In the Image of God

When I looked up at the stars on one September night, that feeling of my insignificance, my littleness, my absolute minuteness engulfed me. Yes, compared to the closest star next to me, I am close to nothing.

I shouldn’t even be paralleled with the seemingly infinite universe; yet, here I am. I often found myself wondering how we came to be in this world, what the true origin of life was. Raised as a Christian since birth, I have believed God created man in his likeness, and God himself is life. My stable faith was put to the test when in my 9th grade class I first glimpsed how the science world explained the source of our existence. The forty five minute video on the Big Bang Theory elaborated persuasively on the sudden appearance of a dot that gave a rise to the whole universe.

In my sophomore year, I scored a high A on the evolution chapter of the test.
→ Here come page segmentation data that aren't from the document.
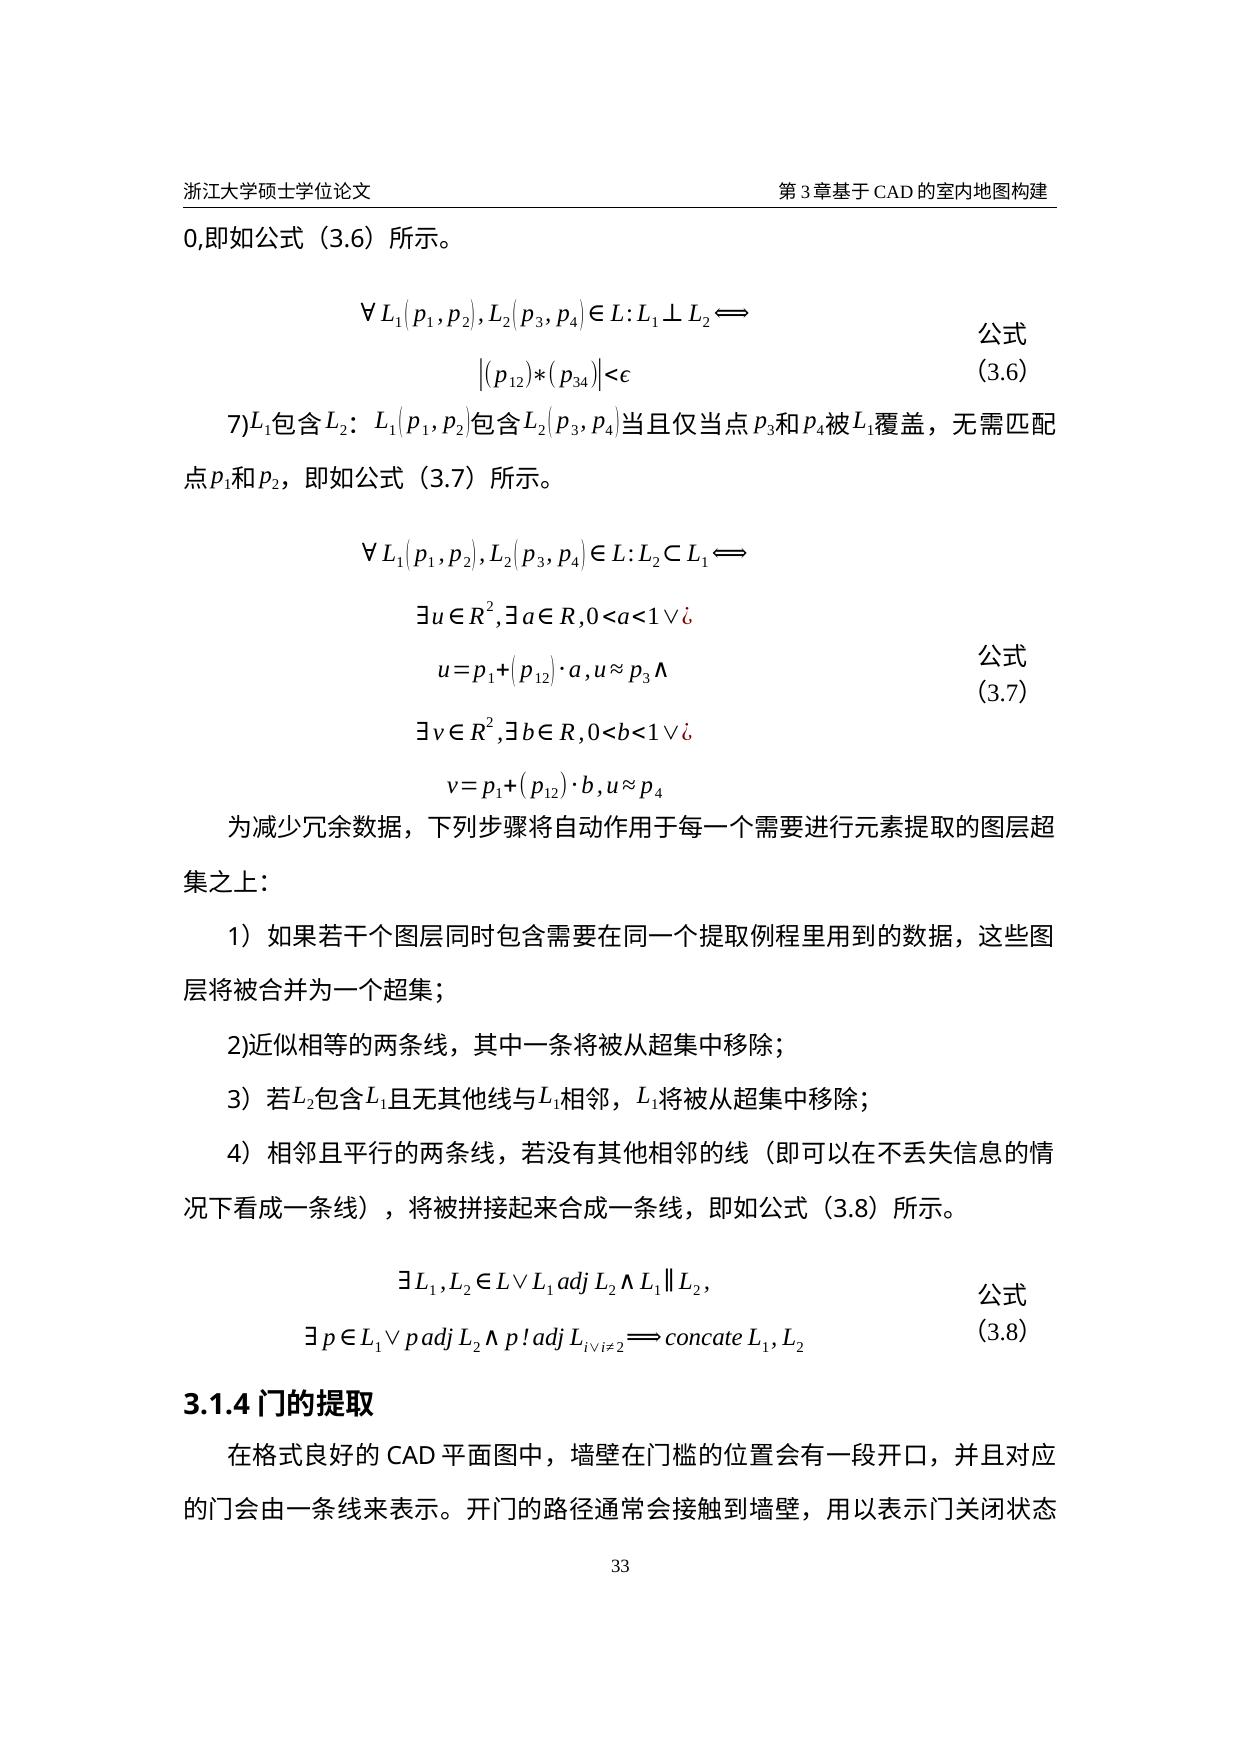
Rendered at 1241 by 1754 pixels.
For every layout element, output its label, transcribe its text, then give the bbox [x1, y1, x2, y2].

text 为减少冗余数据，下列步骤将自动作用于每一个需要进行元素提取的图层超集之上： [183, 808, 1057, 898]
table_header 公式（3.8） [936, 1243, 1068, 1355]
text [183, 218, 1057, 255]
text 4）相邻且平行的两条线，若没有其他相邻的线（即可以在不丢失信息的情况下看成一条线），将被拼接起来合成一条线，即如公式（3.8）所示。 [183, 1134, 1057, 1224]
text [183, 1435, 1057, 1526]
text 1）如果若干个图层同时包含需要在同一个提取例程里用到的数据，这些图层将被合并为一个超集； [183, 916, 1057, 1007]
text 2)近似相等的两条线，其中一条将被从超集中移除； [183, 1025, 1057, 1061]
table_header 公式（3.7） [936, 513, 1068, 808]
table_header [172, 1243, 936, 1355]
subtitle 门的提取 [183, 1380, 1057, 1423]
text 3）若包含且无其他线与相邻，将被从超集中移除； [183, 1079, 1057, 1116]
table_header [172, 513, 936, 808]
table_header 公式（3.6） [936, 273, 1068, 404]
table_header [172, 273, 936, 404]
text 7)包含：包含当且仅当点和被覆盖，无需匹配点和，即如公式（3.7）所示。 [183, 404, 1057, 495]
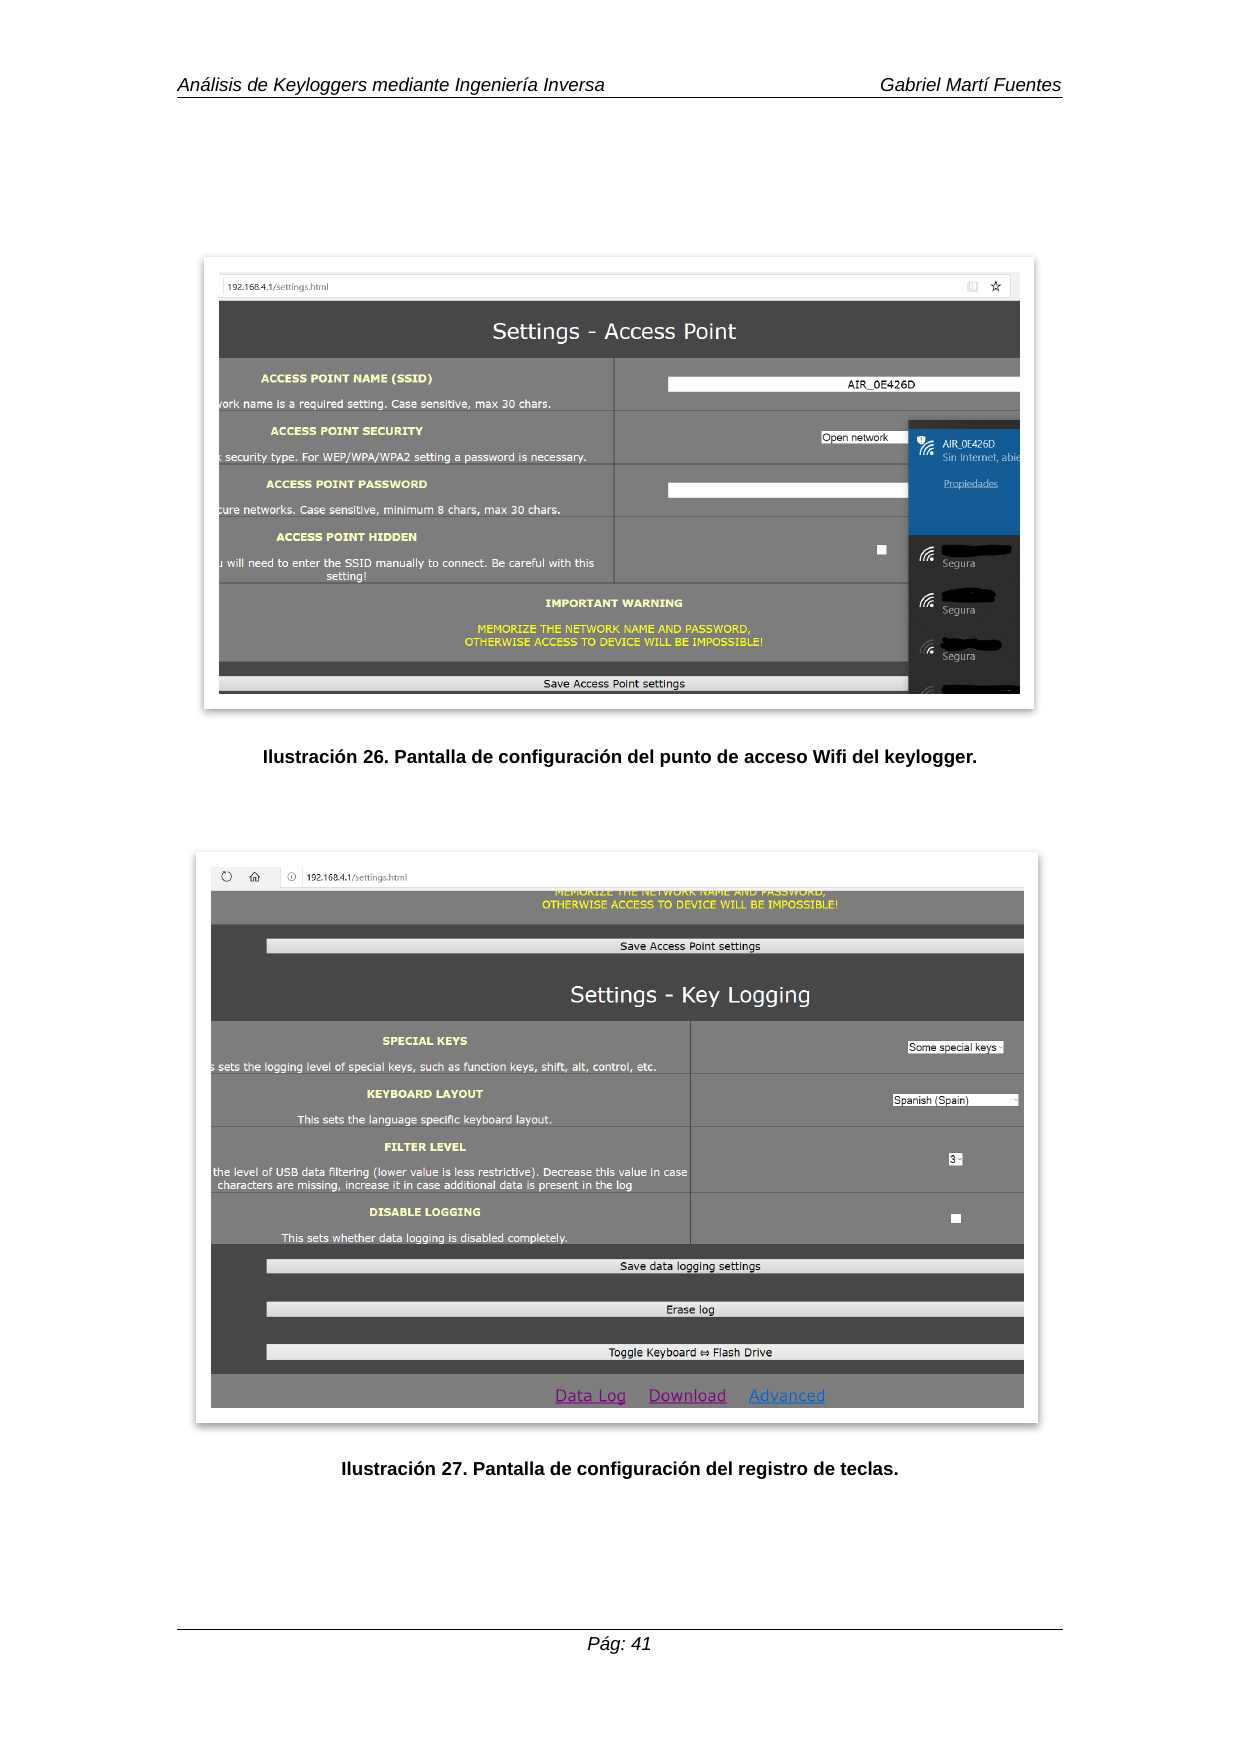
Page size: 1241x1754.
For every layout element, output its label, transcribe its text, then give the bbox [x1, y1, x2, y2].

More and more cold, hard, proven facts bombarded this fundamental reasoning that never ceased to explain to me everything: why the caterpillars must sprout wings, why the lion must eat the deer, and of course why chimpanzees look like humans. From my biology book to everyday language, I kept hearing the word “adaptable.” When I asked why wisdom teeth had to be pulled out, I received the reply, “they aren’t good for adapting.” When I questioned why the kid didn’t play with his classmates, they told me he wasn’t adapted.

When I looked up on line the causes for the market’s crash, you know the answer, it didn’t adapt well. Such examples were so logical and true, but they soon seeped into my most important rationales. I actually began to go blind, only seeing why the flower had intricate patterns—to attract more bees guaranteeing the next generation life. I listened to the quick researchers proving to me that 98% of our chromosomes are shared by chimps, I traced down Old Darwin’s theory emerging from the ancestral protista, and I absorbed the fact based big bang theory.

Through it all, I didn’t deny God’s existence but I questioned incessantly my once base that answered me everything. So, I was thankful when one day, a sudden insight went through me.  It startled me from my long sleep, and I realized my foolishness. Why does it all matter? Truly, what difference does it make if thousand of theories are published about life’s origin, if suddenly the chimp’s chromosomes match 99.9% of human’s, if Darwin was proven right?

You see, I didn’t need the Big Bang Theory proven in accordance with God’s way of creating the universe, nor did I require Darwin’s tree of life debated over several mouths to understand the depth of my ignorance. My one question, how can you have life without life, found an answer. Whatever people called it, however way I represented it, it was affirmed to me that God himself is life. I don’t have to look up at the stars nor analyze the differing types of species. I myself, who is a thousand times less than the comma I just used, am a breathing testimony to one of the most brilliant creations ever made. My complexity is immeasurable, and I live.

Yes, I will forever declare, I am created in the image of God.